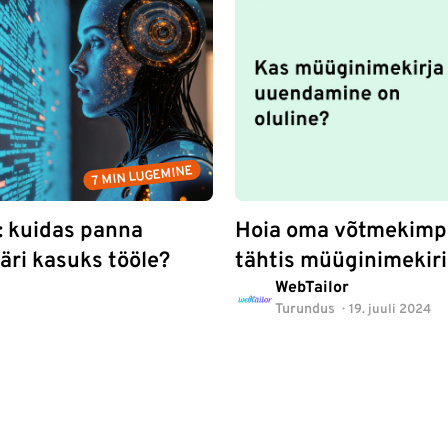
7 MIN LUGEMINE
u: kuidas panna
Hoia oma võtmekimp 
äri kasuks tööle?
tähtis müüginimekiri
WebTailor
Turundus
19. juuli 2024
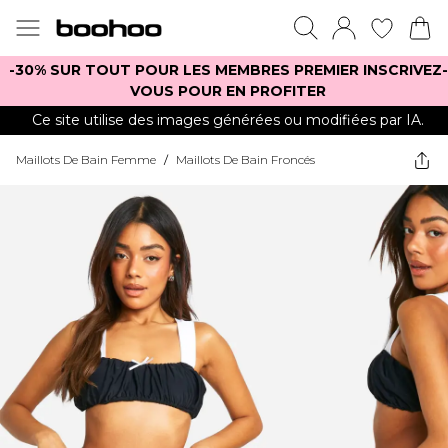
-30% SUR TOUT POUR LES MEMBRES PREMIER INSCRIVEZ-
VOUS POUR EN PROFITER
Ce site utilise des images générées ou modifiées par IA.
Maillots De Bain Femme
/
Maillots De Bain Froncés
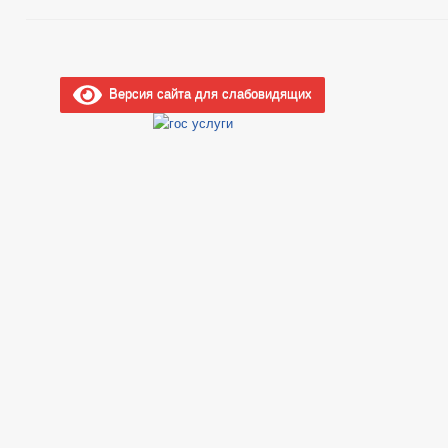
Версия сайта для слабовидящих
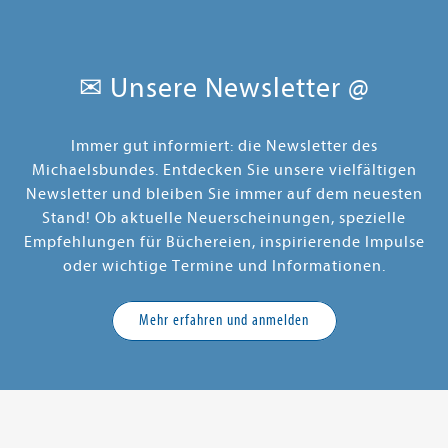
✉ Unsere Newsletter @
Immer gut informiert: die Newsletter des
Michaelsbundes. Entdecken Sie unsere vielfältigen
Newsletter und bleiben Sie immer auf dem neuesten
Stand! Ob aktuelle Neuerscheinungen, spezielle
Empfehlungen für Büchereien, inspirierende Impulse
oder wichtige Termine und Informationen.
Mehr erfahren und anmelden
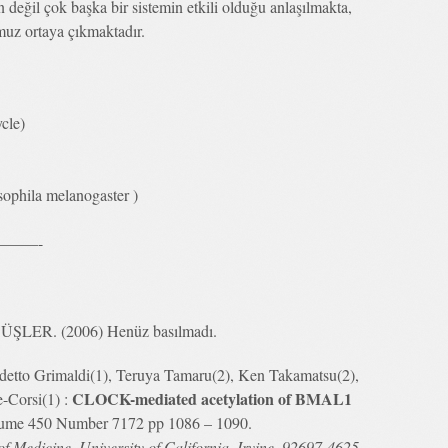
 değil çok başka bir sistemin etkili olduğu anlaşılmakta,
uz ortaya çıkmaktadır.
cle)
phila melanogaster )
——-
 DÜŞLER. (2006) Henüz basılmadı.
detto Grimaldi(1), Teruya Tamaru(2), Ken Takamatsu(2),
CLOCK-mediated acetylation of BMAL1
-Corsi(1) :
ume 450 Number 7172 pp 1086 – 1090.
 Medicine, University of California, Irvine, 92697-4625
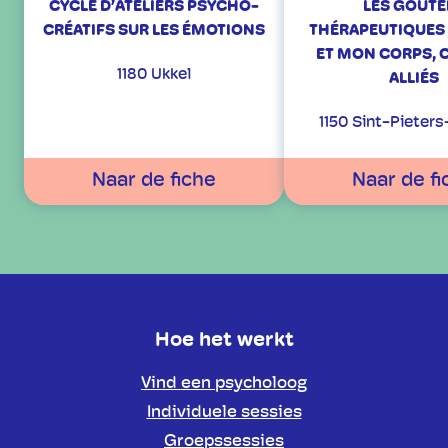
CYCLE D’ATELIERS PSYCHO-
LES GOÛTE
CRÉATIFS SUR LES ÉMOTIONS
THÉRAPEUTIQUES 
ET MON CORPS, 
1180 Ukkel
ALLIÉS
1150 Sint-Pieter
Naar de fiche
Naar de fi
Hoe het werkt
Vind een psycholoog
Individuele sessies
Groepssessies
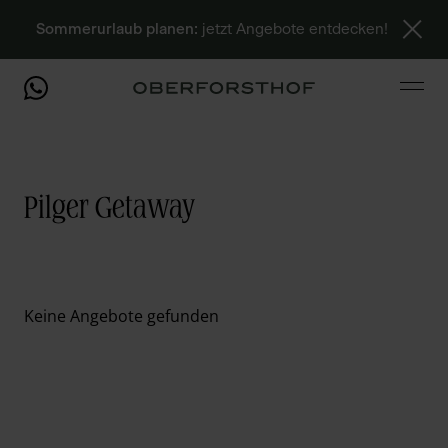
Sommerurlaub planen:
jetzt Angebote entdecken!
Pilger Getaway
Keine Angebote gefunden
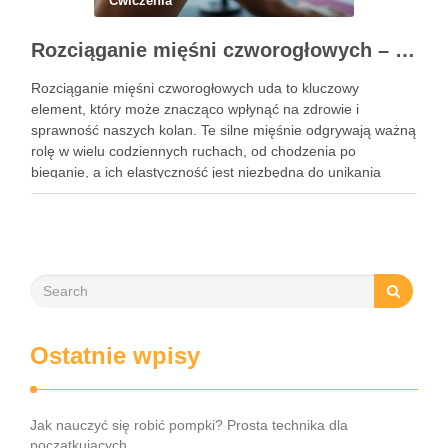
Ćwiczenia
Rozciąganie mięśni czworogłowych – klucz do zdrowych kolan
Rozciąganie mięśni czworogłowych uda to kluczowy
element, który może znacząco wpłynąć na zdrowie i
sprawność naszych kolan. Te silne mięśnie odgrywają ważną
rolę w wielu codziennych ruchach, od chodzenia po
bieganie, a ich elastyczność jest niezbędna do unikania
kontuzji. Niezależnie od tego, czy jesteś zapalonym
sportowcem, czy po prostu dbasz …
Ostatnie wpisy
Jak nauczyć się robić pompki? Prosta technika dla
początkujących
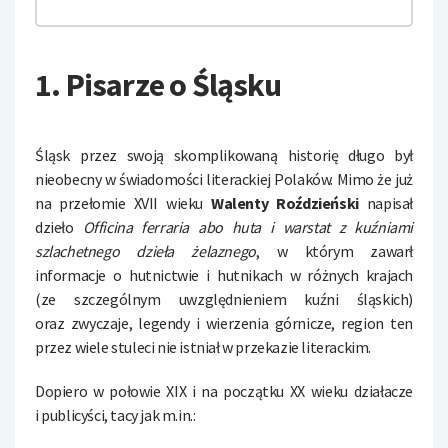
1. Pisarze o Śląsku
Śląsk przez swoją skomplikowaną historię długo był
nieobecny w świadomości literackiej Polaków. Mimo że już
na przełomie XVII wieku
Walenty Roździeński
napisał
dzieło
Officina ferraria abo huta i warstat z kuźniami
szlachetnego dzieła żelaznego
, w którym zawarł
informacje o hutnictwie i hutnikach w różnych krajach
(ze szczególnym uwzględnieniem kuźni śląskich)
oraz zwyczaje, legendy i wierzenia górnicze, region ten
przez wiele stuleci nie istniał w przekazie literackim.
Dopiero w połowie XIX i na początku XX wieku działacze
i publicyści, tacy jak m.in.:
━━━
From the first record to the last, restate everything exactly but omit the pictures.

7 MIN LUGEMINE
u: kuidas panna
Hoia oma võtmekimp 
äri kasuks tööle?
tähtis müüginimekiri
WebTailor
Turundus
19. juuli 2024
-30% SUR TOUT POUR LES MEMBRES PREMIER INSCRIVEZ-
VOUS POUR EN PROFITER
Ce site utilise des images générées ou modifiées par IA.
Maillots De Bain Femme
/
Maillots De Bain Froncés
Версия сайта для слабовидящих
✉ Unsere Newsletter @
Immer gut informiert: die Newsletter des
Michaelsbundes. Entdecken Sie unsere vielfältigen
Newsletter und bleiben Sie immer auf dem neuesten
Stand! Ob aktuelle Neuerscheinungen, spezielle
Empfehlungen für Büchereien, inspirierende Impulse
oder wichtige Termine und Informationen.
Mehr erfahren und anmelden
 değil çok başka bir sistemin etkili olduğu anlaşılmakta,
uz ortaya çıkmaktadır.
cle)
phila melanogaster )
——-
 DÜŞLER. (2006) Henüz basılmadı.
detto Grimaldi(1), Teruya Tamaru(2), Ken Takamatsu(2),
CLOCK-mediated acetylation of BMAL1
-Corsi(1) :
ume 450 Number 7172 pp 1086 – 1090.
 Medicine, University of California, Irvine, 92697-4625
CYCLE D’ATELIERS PSYCHO-
LES GOÛTE
CRÉATIFS SUR LES ÉMOTIONS
THÉRAPEUTIQUES 
ET MON CORPS, 
1180 Ukkel
ALLIÉS
1150 Sint-Pieter
Naar de fiche
Naar de fi
Hoe het werkt
Vind een psycholoog
Individuele sessies
Groepssessies
Sommerurlaub planen:
jetzt Angebote entdecken!
Pilger Getaway
Keine Angebote gefunden
Ćwiczenia
Rozciąganie mięśni czworogłowych – klucz do zdrowych kolan
Rozciąganie mięśni czworogłowych uda to kluczowy
element, który może znacząco wpłynąć na zdrowie i
sprawność naszych kolan. Te silne mięśnie odgrywają ważną
rolę w wielu codziennych ruchach, od chodzenia po
bieganie, a ich elastyczność jest niezbędna do unikania
kontuzji. Niezależnie od tego, czy jesteś zapalonym
sportowcem, czy po prostu dbasz …
Ostatnie wpisy
Jak nauczyć się robić pompki? Prosta technika dla
początkujących
1. Pisarze o Śląsku
Śląsk przez swoją skomplikowaną historię długo był
nieobecny w świadomości literackiej Polaków. Mimo że już
na przełomie XVII wieku
Walenty Roździeński
napisał
dzieło
Officina ferraria abo huta i warstat z kuźniami
szlachetnego dzieła żelaznego
, w którym zawarł
informacje o hutnictwie i hutnikach w różnych krajach
(ze szczególnym uwzględnieniem kuźni śląskich)
oraz zwyczaje, legendy i wierzenia górnicze, region ten
przez wiele stuleci nie istniał w przekazie literackim.
Dopiero w połowie XIX i na początku XX wieku działacze
i publicyści, tacy jak m.in.:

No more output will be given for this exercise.